В доме на ботинки Рики с визгом бросился цвергшнауцер. Воздух благоухал новой краской и ванильными свечами – Реба зажигала такие, принимая ванну.

– Малыш, нельзя! – Женщина ногой отодвинула псину. – Надеюсь, вы не боитесь собак.

– Нет, мэм.

– Кстати, я – Линда Колхаун. – Она протянула руку.

– Агент Рики Чавес. – Ее мягкие, ухоженные пальцы выскользнули из его ладони.

– Мы из Северной Каролины. Мой муж работает на железной дороге, на Тихоокеанской. Переехали пару месяцев назад. Я еще не привыкла… ко всему этому, – она помахала рукой, как будто отгоняя мух, и провела Рики к задней двери. – Машины там. – Из прохлады дома она указала на берег.

Ниже по Рио он углядел потрепанный «додж»‑четырехдверку у бетонной дорожки. Другой машины не было видно.

– Они сейчас там?

– Ну, наверное, – сказала Линда. – Где им еще быть?

– Пойду поговорю. – Он надел бейсболку и зашагал вдоль каменной стены, отделявшей газон Колхаунов от западнотехасской песчаной грязи.

В четверти мили вниз по течению зеленые лужайки и саманные домики обрывались и начинался выгон, а за ним – несколько трейлеров на шлакоблоках. Рядом с «доджем» Рики заметил еще один след – к трейлеру на висячем замке, с окнами, закрытыми гипсокартоном. Он вытащил рацию.

– Эль‑Пасо, прием.

Послышался треск и скрипучий визг.

– 10‑4[19].

– Берт, я на месте, – сказал Рики.

Он еще раз оглядел трейлер и повернулся к «доджу». Окна были завешены одеялами и темными рубашками. Края подолов и рукавов торчали наружу и трепетали на ветру.

– 10–20?[20]– спросил Берт.

– За Донифаном, на канале Рио, от дороги где‑то миля. Конская ферма и несколько жилых трейлеров. Канава у меня за спиной.

Рики встал на колени на спекшуюся грязь и сунул палец во второй след.

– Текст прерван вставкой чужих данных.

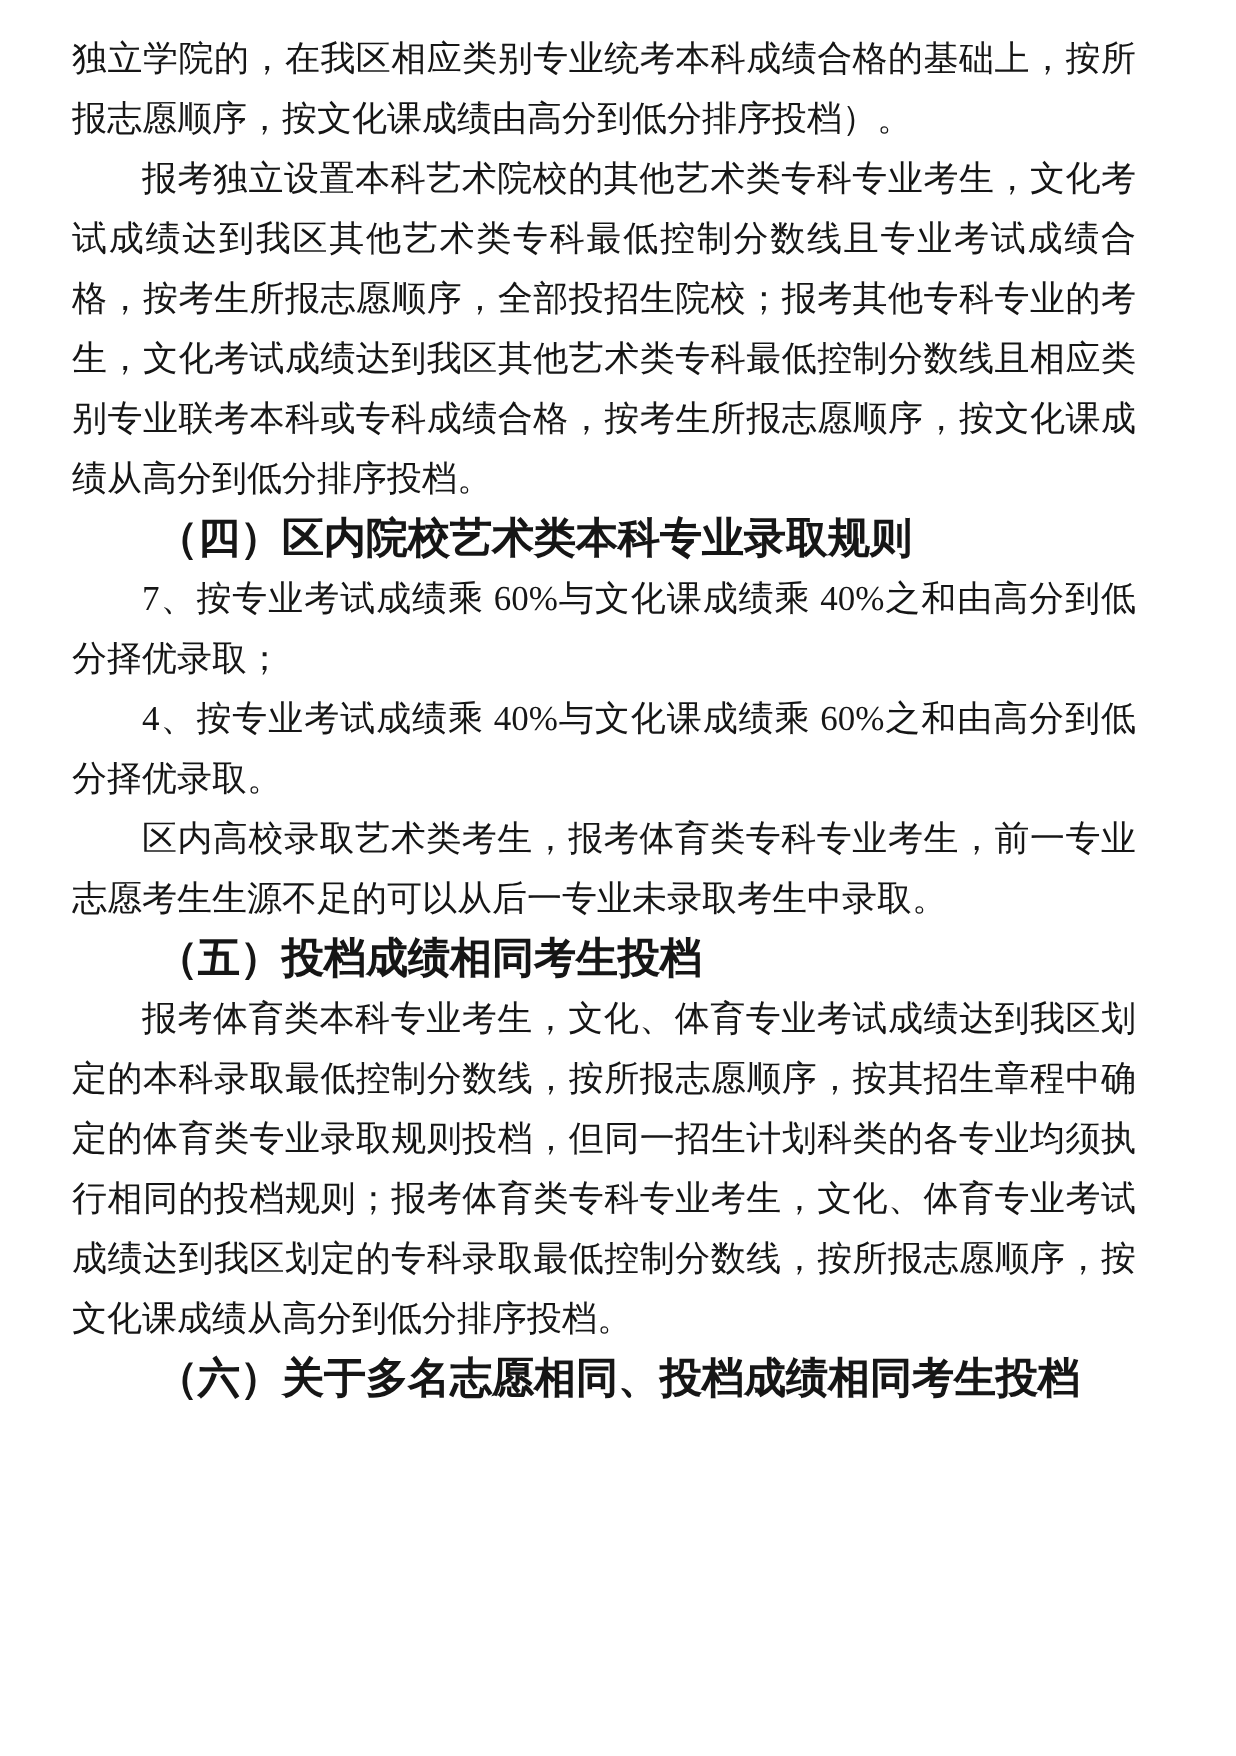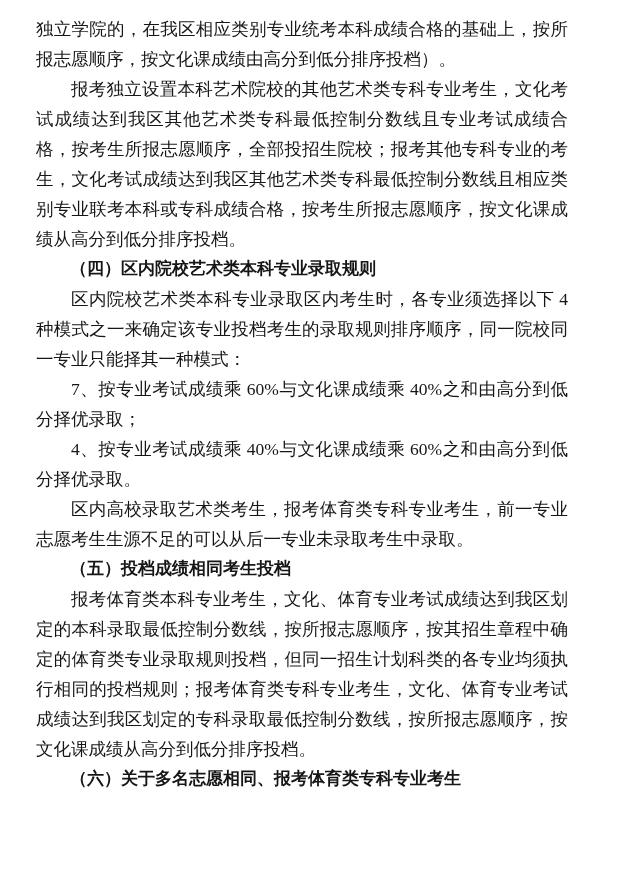--- a/index.html
+++ b/index.html
@@ -24,47 +24,46 @@
     margin: 0;
     text-indent: 2em;
     text-align: justify;
     word-break: break-all;
   }
   .para.cont {
     text-indent: 0;
   }
   .heading {
     margin: 0;
-    font-size: 17px;
+    font-size: 21px;
     font-weight: bold;
     text-indent: 2em;
     text-align: left;
     line-height: 30px;
   }
 </style>
 </head>
 <body>
 
 <div class="page">
 
   <p class="para cont">独立学院的，在我区相应类别专业统考本科成绩合格的基础上，按所报志愿顺序，按文化课成绩由高分到低分排序投档）。</p>
 
   <p class="para">报考独立设置本科艺术院校的其他艺术类专科专业考生，文化考试成绩达到我区其他艺术类专科最低控制分数线且专业考试成绩合格，按考生所报志愿顺序，全部投招生院校；报考其他专科专业的考生，文化考试成绩达到我区其他艺术类专科最低控制分数线且相应类别专业联考本科或专科成绩合格，按考生所报志愿顺序，按文化课成绩从高分到低分排序投档。</p>
 
   <h3 class="heading">（四）区内院校艺术类本科专业录取规则</h3>
 
-  <p class="para">区内院校艺术类本科专业录取区内考生时，各专业须选择以下 4 种模式之一来确定该专业投档考生的录取规则排序顺序，同一院校同一专业只能择其一种模式：</p>
 
 
 
   <p class="para">7、按专业考试成绩乘 60%与文化课成绩乘 40%之和由高分到低分择优录取；</p>
 
   <p class="para">4、按专业考试成绩乘 40%与文化课成绩乘 60%之和由高分到低分择优录取。</p>
 
   <p class="para">区内高校录取艺术类考生，报考体育类专科专业考生，前一专业志愿考生生源不足的可以从后一专业未录取考生中录取。</p>
 
   <h3 class="heading">（五）投档成绩相同考生投档</h3>
 
   <p class="para">报考体育类本科专业考生，文化、体育专业考试成绩达到我区划定的本科录取最低控制分数线，按所报志愿顺序，按其招生章程中确定的体育类专业录取规则投档，但同一招生计划科类的各专业均须执行相同的投档规则；报考体育类专科专业考生，文化、体育专业考试成绩达到我区划定的专科录取最低控制分数线，按所报志愿顺序，按文化课成绩从高分到低分排序投档。</p>
 
-  <h3 class="heading">（六）关于多名志愿相同、报考体育类专科专业考生</h3>
+  <h3 class="heading">（六）关于多名志愿相同、投档成绩相同考生投档</h3>
 
 </div>
 
 </body></html>

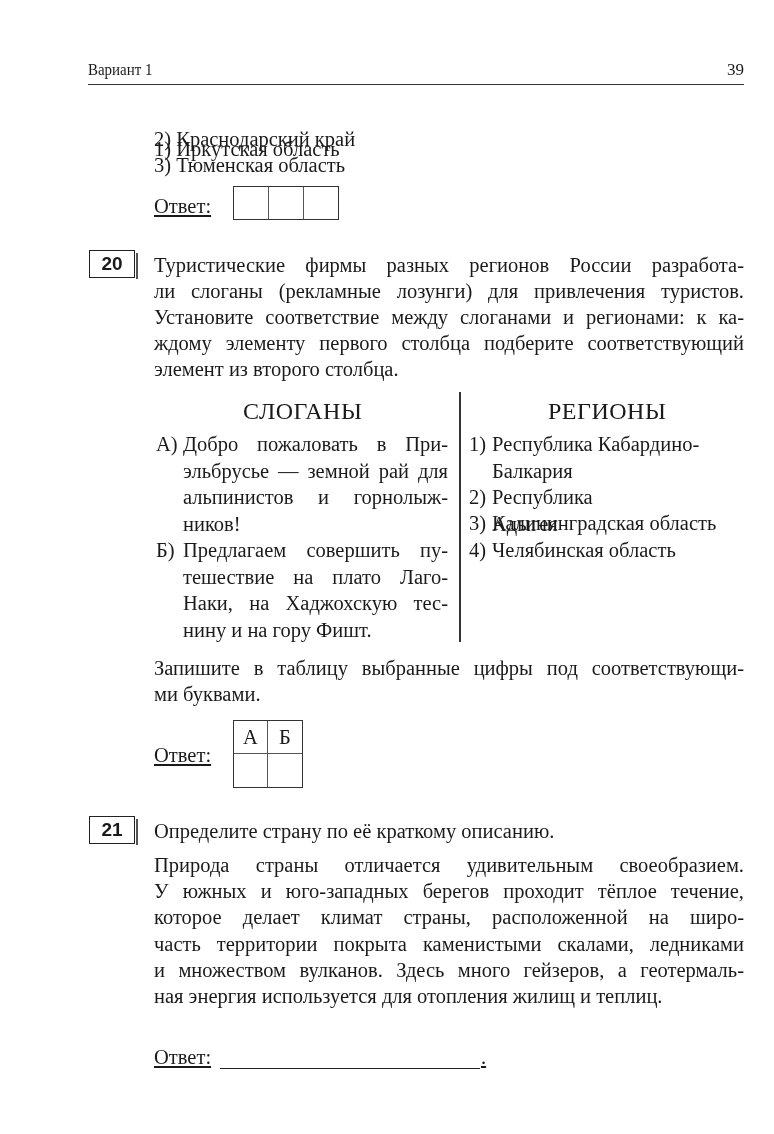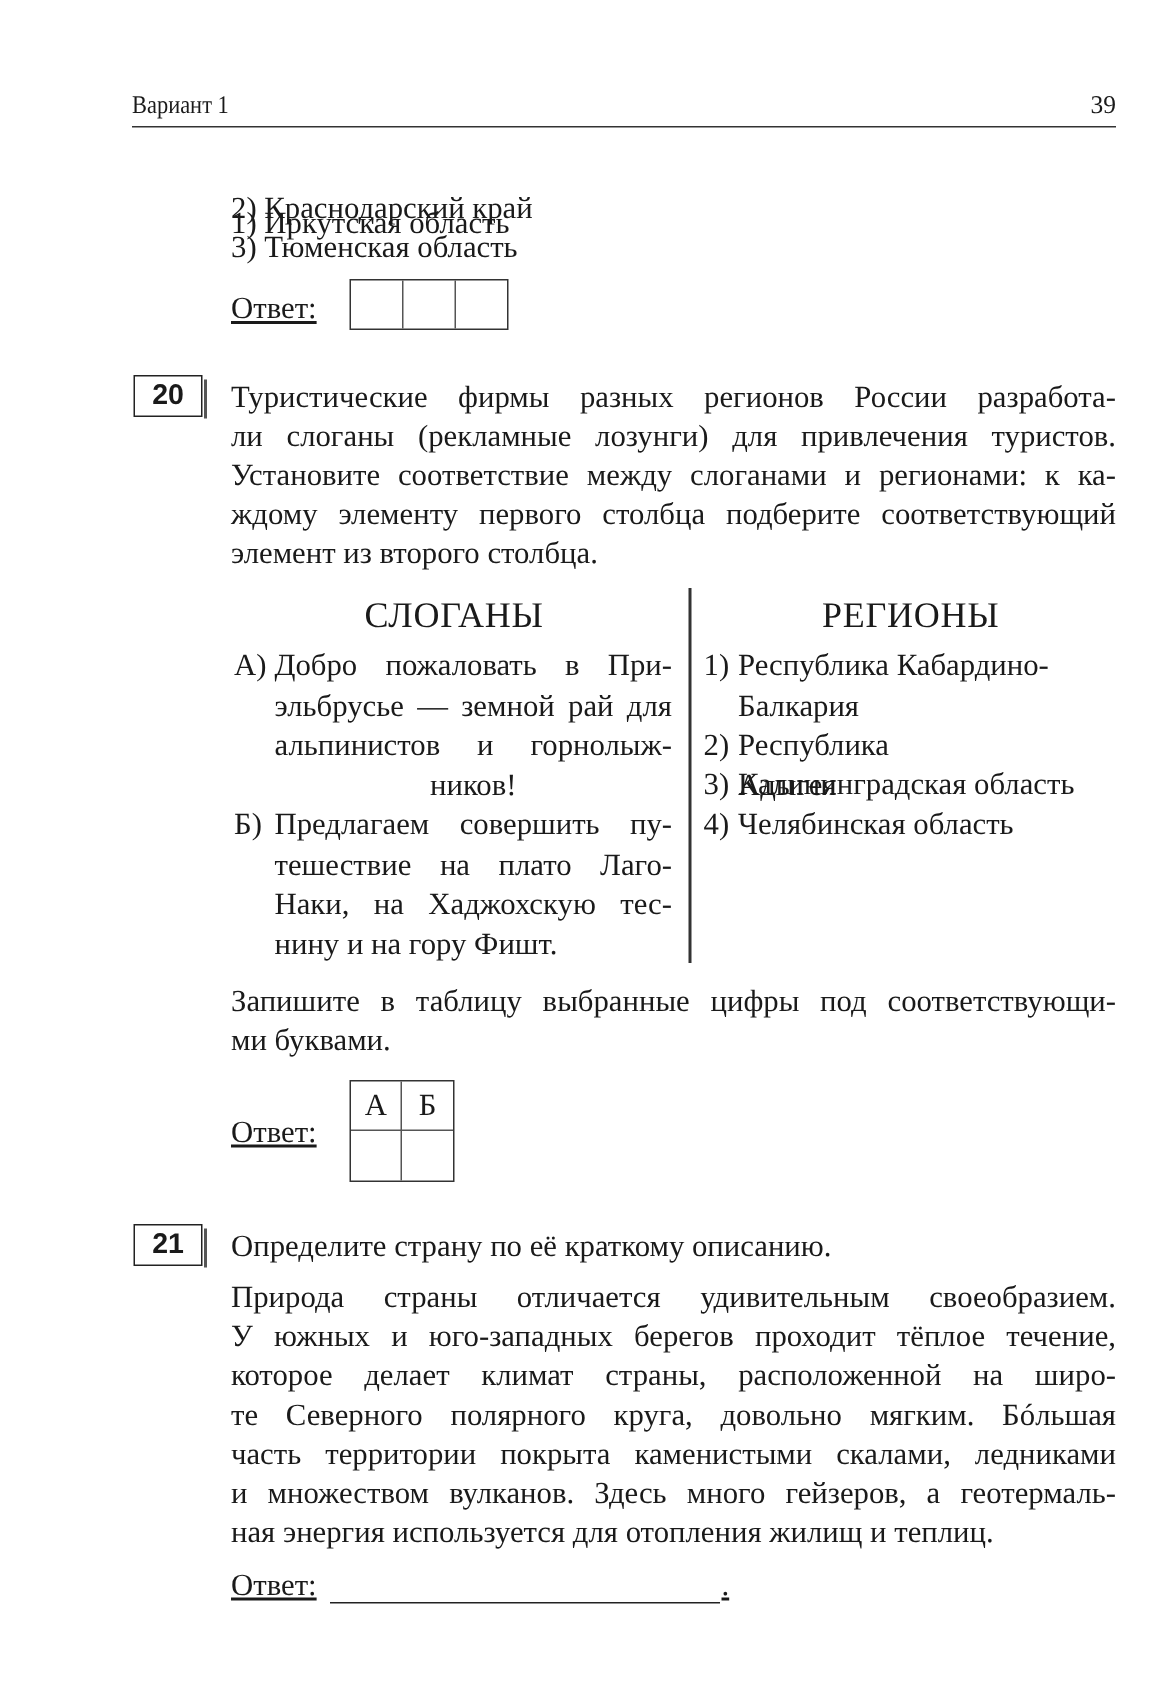--- a/index.html
+++ b/index.html
@@ -69,21 +69,21 @@
 <div class="colhead" style="left:243px; top:398px;">СЛОГАНЫ</div>
 <div class="colhead" style="left:548px; top:398px;">РЕГИОНЫ</div>
 <div class="divider"></div>
 
 <div class="item" style="left:156px; top:431px; width:292px;">
   <span class="mark">А)</span>
   <div class="body" style="left:27px; width:265px;">
     <span class="line-j">Добро пожаловать в При-</span>
     <span class="line-j">эльбрусье — земной рай для</span>
     <span class="line-j">альпинистов и горнолыж-</span>
-    <span style="display:block;text-align:center;">ников!</span>
+    <span style="display:block;">ников!</span>
   </div>
 </div>
 <div class="item" style="left:156px; top:537px; width:292px;">
   <span class="mark">Б)</span>
   <div class="body" style="left:27px; width:265px;">
     <span class="line-j">Предлагаем совершить пу-</span>
     <span class="line-j">тешествие на плато Лаго-</span>
     <span class="line-j">Наки, на Хаджохскую тес-</span>
     <span style="display:block;">нину и на гору Фишт.</span>
   </div>
@@ -121,21 +121,20 @@
   <div class="g"></div>
   <div class="g"></div>
 </div>
 
 <div class="qnum" style="left:89px; top:816px;">21</div>
 <div class="txt" style="left:154px; top:818px;">Определите страну по её краткому описанию.</div>
 <div style="position:absolute; left:154px; top:852px; width:590px; font-size:20.5px; line-height:26.2px;">
   <span class="line-j">Природа страны отличается удивительным своеобразием.</span>
   <span class="line-j">У южных и юго-западных берегов проходит тёплое течение,</span>
   <span class="line-j">которое делает климат страны, расположенной на широ-</span>
-  <span class="line-j">те Северного полярного круга, довольно мягким. Бóльшая</span>
   <span class="line-j">часть территории покрыта каменистыми скалами, ледниками</span>
   <span class="line-j">и множеством вулканов. Здесь много гейзеров, а геотермаль-</span>
   <span style="display:block;">ная энергия используется для отопления жилищ и теплиц.</span>
 </div>
 
 <div class="answer-label" style="left:154px; top:1046px;">Ответ:</div>
 <div class="underline" style="left:220px; top:1048px; width:260px; height:20px; font-size:20px;"></div>
 <div class="answer-label" style="left:481px; top:1046px;">.</div>
 
 </body></html>

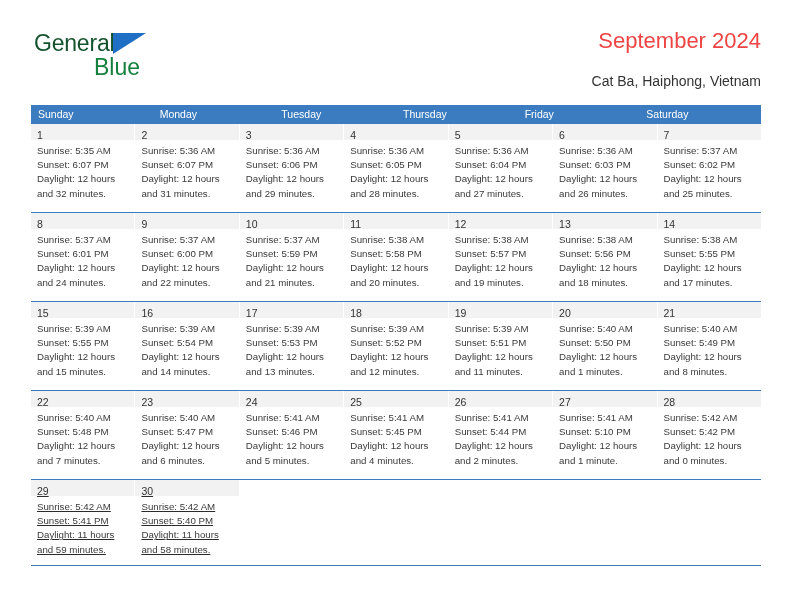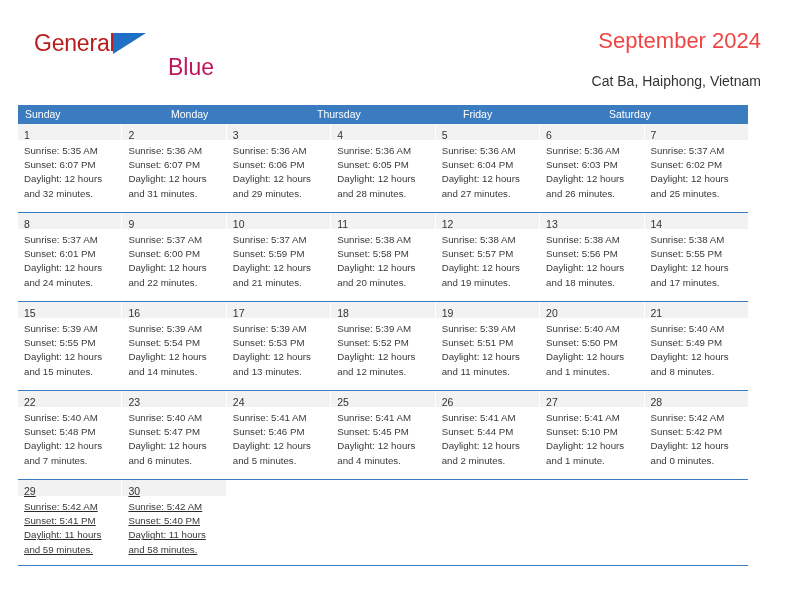--- a/index.html
+++ b/index.html
@@ -36,43 +36,42 @@
     width: 180px;
     height: 56px;
   }
   .logo-row1 {
     position: relative;
     height: 26px;
     white-space: nowrap;
   }
   .logo-general {
     font-size: 23px;
-    color: #b91c1c;
+    color: #14532d;
     letter-spacing: -0.2px;
     line-height: 26px;
     display: inline-block;
   }
   .logo-tri {
     display: inline-block;
     vertical-align: top;
     margin-left: -1px;
     margin-top: 3px;
     width: 0;
     height: 0;
     border-left: 33px solid #1f6fc4;
     border-bottom: 21px solid transparent;
   }
   .logo-blue {
     display: block;
     font-size: 23px;
-    color: #be185d;
+    color: #15803d;
     line-height: 24px;
     margin-left: 60px;
     margin-top: -1px;
-    text-align: right;
   }
   .title-block {
     position: absolute;
     right: 0;
     top: 0;
     text-align: right;
   }
   .month-title {
     font-size: 22px;
     color: #ef4444;
@@ -84,21 +83,21 @@
     font-size: 14px;
     color: #333333;
     line-height: 20px;
     margin-top: 13px;
     white-space: nowrap;
   }
 
   
   .calendar {
     position: absolute;
-    left: 18px;
+    left: 31px;
     top: 105px;
     width: 730px;
   }
   .weekday-row {
     display: flex;
     background: #3b7cc0;
     height: 19px;
   }
   .weekday {
     flex: 1 1 0;
@@ -174,20 +173,21 @@
       <div class="location">Cat Ba, Haiphong, Vietnam</div>
     </div>
 
   </div>
 
   <div class="calendar">
 
     <div class="weekday-row">
       <div class="weekday">Sunday</div>
       <div class="weekday">Monday</div>
+      <div class="weekday">Tuesday</div>
       <div class="weekday">Thursday</div>
       <div class="weekday">Friday</div>
       <div class="weekday">Saturday</div>
     </div>
 
     <div class="week">
       <div class="cell">
         <div class="daynum-strip"><span class="daynum">1</span></div>
         <div class="cell-body">
           <div class="cell-line">Sunrise: 5:35 AM</div>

Глубже, чем след «доджа». Похоже на фургон.

– Эй, Берт, тут в кустах у дороги где‑нибудь есть сейсмоприемники?

– Наверно, а что?

Рики прошел по колее вдоль реки до фургона и жесткого кустарника, тянувшегося до самого горизонта.

– Ну чтоб хоть какое наблюдение было. Тут кто‑то прячется, похоже.

– Понял. Помощь нужна?

– 10–23[21]. Трейлер сейчас пустой. Информатор говорит, дети появляются уже с неделю, и я чувствую, что их тут оставили. Присылайте буксир и 10–29[22].

Может, тут «койот»[23]промышляет.

Радио трещало и повизгивало.

– 10‑4. Рик, ты там поосторожнее, без геройства. – Понял. Без геройства.

Рики расстегнул кобуру. Берт прав. Рисковать незачем. Месяц назад один пограничник получил ожоги третьей степени и попал в реанимацию: нелегальный мигрант скомкал футболку, облил керосином, поджег и бросил в него. Оставил чувака гореть в кустах чаппараля, а сам сбежал. В итоге мигрант, скорее всего, уже на полпути к Нью‑Йорку, а пограничнику второй раз пересаживают кожу на руках, груди и лице. Жена в палате храбрилась, когда их пятилетний сынишка не узнал отца и испугался, а в коридоре расплакалась.

Рики постучал в окно водителя и посторонился: – Эй, есть кто?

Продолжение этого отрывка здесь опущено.